- **Page extract**

....................

Accountant companies like McManus Williams help dozens of people start their own businesses every year. Below we will discuss the five things you must do in the UK when you go self-employed and why professional help can avoid fines and confusion.
You can become a sole trader whilst you are still working for someone else as an employee. This allows you to decide whether you are really suited to working as self-employed or not. The sooner you register yourself as self-employed, the better. This is done with the HMRC and accountant companies like ours can help you if you are unsure what you need to do.
If you are working as a sole trader you need to register as such. If you will be entering into a partnership then you will need to register as such. You will become responsible for paying your own National Insurance Contributions as well as your own wages. You have up until the 5th of October of the second year of your business to complete registration. We however recommend that you proceed in the first months after setting up, once you are sure you will continue with your venture. You must also bear in mind that the tax year runs from 6th April to the 5th April of the following year. This means that if you start trading in January of 2018, you will only have until 5th October to complete the registration. This is because the tax year and the calendar year are different. It can be confusing. So, contact us and let us help you with the process.

....................

- **Exercise requirements**
1. List every date or month named in the self-employment article.
2. Write the next part of the self-employment article, picking up after its last sentence.
The data that comes next is separate from the self-employment article.

- **Provided information**
....................

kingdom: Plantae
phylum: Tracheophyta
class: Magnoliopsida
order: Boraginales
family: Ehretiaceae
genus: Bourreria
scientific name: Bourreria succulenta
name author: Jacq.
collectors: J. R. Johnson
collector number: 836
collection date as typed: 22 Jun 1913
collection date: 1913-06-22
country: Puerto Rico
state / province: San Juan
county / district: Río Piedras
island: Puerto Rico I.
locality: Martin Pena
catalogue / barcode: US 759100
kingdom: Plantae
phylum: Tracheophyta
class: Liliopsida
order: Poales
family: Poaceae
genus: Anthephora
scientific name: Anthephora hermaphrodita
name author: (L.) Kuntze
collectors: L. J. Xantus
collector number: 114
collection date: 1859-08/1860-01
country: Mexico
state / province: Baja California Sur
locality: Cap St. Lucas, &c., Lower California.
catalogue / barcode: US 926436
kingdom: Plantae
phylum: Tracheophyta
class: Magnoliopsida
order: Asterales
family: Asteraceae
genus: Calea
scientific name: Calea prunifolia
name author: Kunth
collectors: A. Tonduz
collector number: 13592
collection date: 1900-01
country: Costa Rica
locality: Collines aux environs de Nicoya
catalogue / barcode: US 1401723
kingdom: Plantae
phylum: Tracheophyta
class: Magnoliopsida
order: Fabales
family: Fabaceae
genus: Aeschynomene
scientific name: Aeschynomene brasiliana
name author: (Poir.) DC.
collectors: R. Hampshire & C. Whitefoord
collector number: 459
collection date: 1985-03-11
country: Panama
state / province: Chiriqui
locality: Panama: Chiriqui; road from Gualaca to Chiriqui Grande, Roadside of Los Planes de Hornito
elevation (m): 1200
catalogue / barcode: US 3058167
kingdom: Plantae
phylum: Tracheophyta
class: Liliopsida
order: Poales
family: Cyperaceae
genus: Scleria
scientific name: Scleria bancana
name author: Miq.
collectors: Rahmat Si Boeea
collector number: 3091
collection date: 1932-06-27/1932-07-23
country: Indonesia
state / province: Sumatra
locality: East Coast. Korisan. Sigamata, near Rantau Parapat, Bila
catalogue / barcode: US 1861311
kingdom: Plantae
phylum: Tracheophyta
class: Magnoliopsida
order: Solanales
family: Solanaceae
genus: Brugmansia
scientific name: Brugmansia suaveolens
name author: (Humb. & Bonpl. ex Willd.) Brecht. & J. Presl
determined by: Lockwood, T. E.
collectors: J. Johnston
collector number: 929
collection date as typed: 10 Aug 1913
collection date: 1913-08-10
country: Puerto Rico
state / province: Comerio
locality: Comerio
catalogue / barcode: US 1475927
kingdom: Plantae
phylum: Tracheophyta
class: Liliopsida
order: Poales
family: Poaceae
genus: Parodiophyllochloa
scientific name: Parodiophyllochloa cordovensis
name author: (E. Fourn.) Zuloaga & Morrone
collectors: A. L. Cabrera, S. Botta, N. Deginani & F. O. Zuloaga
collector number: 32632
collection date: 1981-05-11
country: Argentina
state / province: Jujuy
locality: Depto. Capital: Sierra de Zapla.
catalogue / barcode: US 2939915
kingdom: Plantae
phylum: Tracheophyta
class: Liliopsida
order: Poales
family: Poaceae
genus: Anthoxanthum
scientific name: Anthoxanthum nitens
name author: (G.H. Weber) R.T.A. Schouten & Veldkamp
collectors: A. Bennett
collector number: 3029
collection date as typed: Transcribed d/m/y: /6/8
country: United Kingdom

....................

- **Results of the exercise**
1. 5th of October, 6th April, 5th April, January of 2018

2.
Accountant Companies : Registration and Self-Assessment
Once you have taken the step to register as self-employed you will need to complete a self-assessment tax return each year. You will also need to pay your own NICs. If you are not sure how much you should be paying, take the advice of your local Portishead accountant. A sole trader generally pays class 2 contributions, and these work out at 2 pounds and 85 pence per week. If your profit in the tax year is less than 6,025 pounds, then you do not need to make these contributions. It must be noted here that Class 2 contributions will be abolished in April 2018.
You will also be required to pay Class 4 NICs. These are 9% on your annual profits if you make between 8,164 and 45,000 pounds. On profits above 45,000 pounds, 2% is payable. If your business has an annual turnover of more than 85,000 pounds then you will also need to register for VAT. Failure to do so runs the risk of being heavily fined. Registering for the flat rate VAT scheme could be a safer and easier way to manage this side of your business.
A business bank accountant is vital. Keeping your personal and business money separate is a must. As a sole trader who is new to business, many banks will offer free banking as an introductory offer for a year or up to 2 years.
Insuring your business should be next on your list. The cover you need will depend on the type of your operations. If you are going to employ anyone, albeit part time, you will be required to take out employers’ liability insurance. Lastly, always make sure to keep up to date and accurate financial records of your business. This is something local accountant companies can help you with for a small monthly fee.